Baroque-
An Interview With Raqib Shaw
Rajesh Punj
Entering Raqib Shaw’s studio via a disheveled facade front into a brilliantly baroque styled garden, one relinquishes the ugly trappings of the suburban swell of fast food restaurants and mobile phone retailers for the grandeur and grace of a stately home, cum workspace. Camouflaged by the seasonal colours of his blossoming exterior, the city is rewardingly replaced by the sensation of Shaw. As his living and working environment have become the selfimposed setting for a man who for his Indian upbringing resembles something of English playwright Quentin Crisp, for their shared anxiety of the outside world.

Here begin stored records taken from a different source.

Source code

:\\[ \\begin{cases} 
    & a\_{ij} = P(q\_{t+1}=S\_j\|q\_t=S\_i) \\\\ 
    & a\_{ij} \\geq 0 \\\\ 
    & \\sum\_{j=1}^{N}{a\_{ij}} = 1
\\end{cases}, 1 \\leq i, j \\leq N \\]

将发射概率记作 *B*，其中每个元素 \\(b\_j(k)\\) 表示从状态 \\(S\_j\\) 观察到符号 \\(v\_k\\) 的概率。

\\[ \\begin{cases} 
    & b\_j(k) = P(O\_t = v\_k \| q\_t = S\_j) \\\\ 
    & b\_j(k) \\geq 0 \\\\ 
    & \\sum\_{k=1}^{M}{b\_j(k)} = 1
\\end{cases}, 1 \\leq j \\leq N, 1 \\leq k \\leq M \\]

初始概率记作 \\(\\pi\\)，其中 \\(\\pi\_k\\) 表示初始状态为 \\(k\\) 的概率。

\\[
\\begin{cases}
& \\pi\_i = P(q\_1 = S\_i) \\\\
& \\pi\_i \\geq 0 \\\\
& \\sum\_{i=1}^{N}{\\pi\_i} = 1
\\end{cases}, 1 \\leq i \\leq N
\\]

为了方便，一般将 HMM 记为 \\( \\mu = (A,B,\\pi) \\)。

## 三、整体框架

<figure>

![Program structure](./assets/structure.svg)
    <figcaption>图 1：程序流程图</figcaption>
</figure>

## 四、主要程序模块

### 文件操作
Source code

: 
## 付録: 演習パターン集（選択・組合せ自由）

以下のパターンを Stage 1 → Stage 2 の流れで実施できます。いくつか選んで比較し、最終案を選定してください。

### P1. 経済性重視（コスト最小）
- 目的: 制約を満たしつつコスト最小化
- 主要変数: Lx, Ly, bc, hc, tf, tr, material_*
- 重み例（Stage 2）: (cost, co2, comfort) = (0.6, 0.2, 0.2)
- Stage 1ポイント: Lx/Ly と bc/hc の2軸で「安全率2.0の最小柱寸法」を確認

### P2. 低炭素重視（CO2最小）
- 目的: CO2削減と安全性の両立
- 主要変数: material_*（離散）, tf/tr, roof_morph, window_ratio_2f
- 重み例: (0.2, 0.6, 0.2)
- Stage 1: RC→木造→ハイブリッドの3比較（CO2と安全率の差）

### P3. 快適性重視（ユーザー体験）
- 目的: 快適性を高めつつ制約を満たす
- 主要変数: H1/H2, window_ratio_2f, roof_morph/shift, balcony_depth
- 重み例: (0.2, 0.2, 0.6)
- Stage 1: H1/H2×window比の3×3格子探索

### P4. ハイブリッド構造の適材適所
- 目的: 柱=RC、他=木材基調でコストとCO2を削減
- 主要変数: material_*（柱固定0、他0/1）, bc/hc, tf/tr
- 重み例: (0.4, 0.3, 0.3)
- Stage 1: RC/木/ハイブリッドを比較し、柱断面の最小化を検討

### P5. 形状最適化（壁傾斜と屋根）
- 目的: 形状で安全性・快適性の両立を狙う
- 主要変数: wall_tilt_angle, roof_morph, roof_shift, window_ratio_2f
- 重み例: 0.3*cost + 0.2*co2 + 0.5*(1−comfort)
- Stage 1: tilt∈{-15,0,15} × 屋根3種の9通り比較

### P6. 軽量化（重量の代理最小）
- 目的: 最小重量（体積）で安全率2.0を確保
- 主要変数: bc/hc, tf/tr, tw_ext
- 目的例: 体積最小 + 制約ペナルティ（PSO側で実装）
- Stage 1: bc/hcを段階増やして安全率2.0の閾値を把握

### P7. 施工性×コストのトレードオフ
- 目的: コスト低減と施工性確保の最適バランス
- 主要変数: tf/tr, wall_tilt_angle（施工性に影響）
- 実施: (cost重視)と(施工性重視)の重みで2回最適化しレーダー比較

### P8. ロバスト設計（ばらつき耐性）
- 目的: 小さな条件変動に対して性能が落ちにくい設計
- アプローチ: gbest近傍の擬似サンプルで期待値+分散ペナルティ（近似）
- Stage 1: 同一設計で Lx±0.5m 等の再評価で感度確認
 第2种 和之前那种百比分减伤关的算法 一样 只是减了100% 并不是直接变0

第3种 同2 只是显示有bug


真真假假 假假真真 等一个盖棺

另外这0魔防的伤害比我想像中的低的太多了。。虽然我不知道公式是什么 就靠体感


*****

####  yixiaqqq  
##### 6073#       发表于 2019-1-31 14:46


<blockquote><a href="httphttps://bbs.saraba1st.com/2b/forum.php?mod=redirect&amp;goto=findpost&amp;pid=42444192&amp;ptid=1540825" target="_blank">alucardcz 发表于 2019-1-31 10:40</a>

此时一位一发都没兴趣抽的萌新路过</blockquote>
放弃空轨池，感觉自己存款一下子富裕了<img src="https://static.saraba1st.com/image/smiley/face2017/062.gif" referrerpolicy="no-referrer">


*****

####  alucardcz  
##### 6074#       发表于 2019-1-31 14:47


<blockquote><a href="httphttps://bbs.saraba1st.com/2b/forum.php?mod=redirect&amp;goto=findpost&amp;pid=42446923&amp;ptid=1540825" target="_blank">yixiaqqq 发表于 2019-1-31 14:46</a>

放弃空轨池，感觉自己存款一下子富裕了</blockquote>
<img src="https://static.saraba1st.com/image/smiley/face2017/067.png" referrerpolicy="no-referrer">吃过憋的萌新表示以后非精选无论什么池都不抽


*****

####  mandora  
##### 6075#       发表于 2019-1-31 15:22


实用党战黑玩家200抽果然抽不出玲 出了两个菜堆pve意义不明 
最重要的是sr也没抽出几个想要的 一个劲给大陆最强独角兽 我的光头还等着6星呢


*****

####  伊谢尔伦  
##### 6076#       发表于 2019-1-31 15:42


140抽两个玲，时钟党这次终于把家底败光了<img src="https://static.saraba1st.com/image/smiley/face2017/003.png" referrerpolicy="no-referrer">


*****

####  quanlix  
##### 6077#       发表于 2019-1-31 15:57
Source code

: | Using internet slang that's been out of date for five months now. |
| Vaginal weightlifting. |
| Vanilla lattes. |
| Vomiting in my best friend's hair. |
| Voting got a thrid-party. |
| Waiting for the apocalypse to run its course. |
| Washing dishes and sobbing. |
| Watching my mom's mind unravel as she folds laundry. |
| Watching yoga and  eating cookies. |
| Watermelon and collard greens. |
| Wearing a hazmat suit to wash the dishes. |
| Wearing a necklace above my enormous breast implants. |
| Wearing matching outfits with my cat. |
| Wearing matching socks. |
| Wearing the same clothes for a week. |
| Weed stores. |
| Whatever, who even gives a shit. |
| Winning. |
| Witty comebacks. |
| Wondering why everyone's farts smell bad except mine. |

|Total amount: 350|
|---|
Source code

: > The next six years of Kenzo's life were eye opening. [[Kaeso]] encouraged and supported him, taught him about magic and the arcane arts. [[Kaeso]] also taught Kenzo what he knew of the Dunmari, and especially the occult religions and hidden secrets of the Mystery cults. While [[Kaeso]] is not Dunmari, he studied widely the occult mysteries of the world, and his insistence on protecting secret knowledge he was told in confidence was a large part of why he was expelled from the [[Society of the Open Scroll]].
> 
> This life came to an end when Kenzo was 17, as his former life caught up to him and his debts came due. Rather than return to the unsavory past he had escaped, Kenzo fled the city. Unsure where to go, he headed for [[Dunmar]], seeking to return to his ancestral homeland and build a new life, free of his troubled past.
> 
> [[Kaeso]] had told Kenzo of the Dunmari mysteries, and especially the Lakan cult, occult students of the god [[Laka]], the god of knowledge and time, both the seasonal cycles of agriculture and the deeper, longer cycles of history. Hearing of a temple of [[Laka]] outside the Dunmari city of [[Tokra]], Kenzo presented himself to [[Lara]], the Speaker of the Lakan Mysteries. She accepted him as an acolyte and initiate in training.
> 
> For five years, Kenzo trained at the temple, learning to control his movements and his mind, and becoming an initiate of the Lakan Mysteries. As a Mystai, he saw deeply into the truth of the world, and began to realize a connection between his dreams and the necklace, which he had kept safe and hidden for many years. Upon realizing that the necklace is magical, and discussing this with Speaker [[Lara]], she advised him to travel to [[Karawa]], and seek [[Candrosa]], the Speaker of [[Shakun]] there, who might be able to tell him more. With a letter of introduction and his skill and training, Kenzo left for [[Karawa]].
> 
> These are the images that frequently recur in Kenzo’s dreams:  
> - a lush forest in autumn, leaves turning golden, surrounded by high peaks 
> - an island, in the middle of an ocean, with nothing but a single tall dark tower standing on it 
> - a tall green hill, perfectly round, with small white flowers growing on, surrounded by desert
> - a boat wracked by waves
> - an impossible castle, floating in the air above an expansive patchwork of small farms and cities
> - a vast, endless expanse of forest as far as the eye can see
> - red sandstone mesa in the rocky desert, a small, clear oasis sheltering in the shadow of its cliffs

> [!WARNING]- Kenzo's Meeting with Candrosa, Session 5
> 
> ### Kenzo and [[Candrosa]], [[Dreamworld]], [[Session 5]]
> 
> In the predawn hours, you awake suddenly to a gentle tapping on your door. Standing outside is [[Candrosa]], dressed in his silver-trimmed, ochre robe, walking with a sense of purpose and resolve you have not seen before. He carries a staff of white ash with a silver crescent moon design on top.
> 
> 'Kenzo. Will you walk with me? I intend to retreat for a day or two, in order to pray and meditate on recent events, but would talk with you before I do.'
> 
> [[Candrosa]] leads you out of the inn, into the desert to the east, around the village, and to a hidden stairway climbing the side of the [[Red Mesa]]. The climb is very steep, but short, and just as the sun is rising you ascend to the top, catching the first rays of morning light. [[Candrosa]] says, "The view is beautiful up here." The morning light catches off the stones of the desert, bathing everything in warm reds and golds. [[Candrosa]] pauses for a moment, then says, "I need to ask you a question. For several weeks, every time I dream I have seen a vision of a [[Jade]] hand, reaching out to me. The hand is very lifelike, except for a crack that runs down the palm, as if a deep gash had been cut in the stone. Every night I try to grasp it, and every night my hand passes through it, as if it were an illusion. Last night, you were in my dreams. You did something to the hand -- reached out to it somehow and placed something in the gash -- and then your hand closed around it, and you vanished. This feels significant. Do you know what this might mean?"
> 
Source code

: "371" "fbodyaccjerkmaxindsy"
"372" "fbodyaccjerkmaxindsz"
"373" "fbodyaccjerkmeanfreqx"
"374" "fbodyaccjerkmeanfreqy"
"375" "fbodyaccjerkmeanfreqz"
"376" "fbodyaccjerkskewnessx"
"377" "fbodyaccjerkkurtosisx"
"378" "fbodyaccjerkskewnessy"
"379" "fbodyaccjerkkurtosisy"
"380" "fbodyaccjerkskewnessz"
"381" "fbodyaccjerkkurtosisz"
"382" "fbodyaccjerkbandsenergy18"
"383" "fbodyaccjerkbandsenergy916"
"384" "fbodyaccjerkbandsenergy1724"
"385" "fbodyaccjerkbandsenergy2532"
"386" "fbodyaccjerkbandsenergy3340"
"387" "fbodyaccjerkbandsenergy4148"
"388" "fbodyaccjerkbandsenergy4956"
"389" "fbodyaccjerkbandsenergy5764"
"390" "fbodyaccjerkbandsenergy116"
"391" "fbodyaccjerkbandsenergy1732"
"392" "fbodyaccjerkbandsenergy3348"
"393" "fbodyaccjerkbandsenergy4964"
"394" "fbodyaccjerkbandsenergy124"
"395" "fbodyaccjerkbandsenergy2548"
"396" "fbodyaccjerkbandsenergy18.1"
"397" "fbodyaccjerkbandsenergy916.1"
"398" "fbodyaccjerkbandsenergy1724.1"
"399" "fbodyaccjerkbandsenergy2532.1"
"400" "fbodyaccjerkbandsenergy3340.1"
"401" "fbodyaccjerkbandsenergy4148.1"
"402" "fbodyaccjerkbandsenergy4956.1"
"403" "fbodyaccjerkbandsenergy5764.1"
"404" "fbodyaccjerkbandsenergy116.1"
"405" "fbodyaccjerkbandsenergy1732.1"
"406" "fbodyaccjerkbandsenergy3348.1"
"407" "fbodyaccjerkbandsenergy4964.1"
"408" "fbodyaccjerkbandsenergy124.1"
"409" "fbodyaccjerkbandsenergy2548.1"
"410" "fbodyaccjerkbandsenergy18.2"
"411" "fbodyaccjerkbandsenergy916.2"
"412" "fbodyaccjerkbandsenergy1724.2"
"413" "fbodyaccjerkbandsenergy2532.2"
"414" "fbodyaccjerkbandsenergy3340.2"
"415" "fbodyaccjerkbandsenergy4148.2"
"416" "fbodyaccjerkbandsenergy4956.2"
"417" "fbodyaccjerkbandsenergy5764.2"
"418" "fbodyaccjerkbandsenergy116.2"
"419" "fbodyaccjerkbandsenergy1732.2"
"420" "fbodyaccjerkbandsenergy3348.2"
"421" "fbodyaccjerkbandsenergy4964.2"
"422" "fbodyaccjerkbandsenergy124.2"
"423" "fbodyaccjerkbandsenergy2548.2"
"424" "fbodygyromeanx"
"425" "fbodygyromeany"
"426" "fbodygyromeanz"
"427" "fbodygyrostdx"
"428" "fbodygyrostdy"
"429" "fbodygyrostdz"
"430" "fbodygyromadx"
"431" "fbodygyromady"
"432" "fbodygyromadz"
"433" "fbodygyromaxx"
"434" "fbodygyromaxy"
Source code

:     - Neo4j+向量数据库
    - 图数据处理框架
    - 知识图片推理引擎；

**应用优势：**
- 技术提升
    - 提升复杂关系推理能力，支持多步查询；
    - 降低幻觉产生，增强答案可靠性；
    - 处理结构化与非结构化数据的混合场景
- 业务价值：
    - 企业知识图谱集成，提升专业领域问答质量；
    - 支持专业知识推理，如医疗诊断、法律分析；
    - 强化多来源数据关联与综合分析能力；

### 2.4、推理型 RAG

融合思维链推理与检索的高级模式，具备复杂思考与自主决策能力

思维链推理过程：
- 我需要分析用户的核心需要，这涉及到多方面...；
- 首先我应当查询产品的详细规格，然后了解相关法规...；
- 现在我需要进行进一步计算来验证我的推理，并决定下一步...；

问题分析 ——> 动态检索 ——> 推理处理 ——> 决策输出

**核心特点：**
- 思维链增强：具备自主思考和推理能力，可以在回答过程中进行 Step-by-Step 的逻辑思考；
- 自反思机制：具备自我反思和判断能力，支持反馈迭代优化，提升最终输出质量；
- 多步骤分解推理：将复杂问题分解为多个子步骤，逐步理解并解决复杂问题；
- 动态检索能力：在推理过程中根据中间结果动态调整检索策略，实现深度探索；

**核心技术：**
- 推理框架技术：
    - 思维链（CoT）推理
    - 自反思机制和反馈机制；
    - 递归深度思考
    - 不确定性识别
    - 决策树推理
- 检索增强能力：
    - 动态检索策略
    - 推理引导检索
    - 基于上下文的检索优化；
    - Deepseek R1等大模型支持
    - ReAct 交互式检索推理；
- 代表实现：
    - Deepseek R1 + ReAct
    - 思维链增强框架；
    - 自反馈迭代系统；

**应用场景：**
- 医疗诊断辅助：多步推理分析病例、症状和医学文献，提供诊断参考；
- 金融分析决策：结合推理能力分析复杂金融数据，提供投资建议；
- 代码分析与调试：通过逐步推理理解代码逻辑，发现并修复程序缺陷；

In his loosely fitting shirt, coloured neck scarf and flat cap, Shaw speaks as a raconteur of the Victorian era, with a Jack Russell terrier under one arm, where one might expect a recreational rifle. Addressing his opposite number as ‘sir’ and ‘darling’,
Shaw has already circumnavigated me through his extensive gardens and bee sanctuary, before inviting me to join him in his Bonsai garden for Kashmiri tea. Indulging in the adventure of two cultures, Shaw’s coutured manner appears as alien to who he was, as his having chosen to acquire an old sausage factory in South London as the setting for what has become an elegant enclave, from where the artist appears to want everything beautiful to flourish.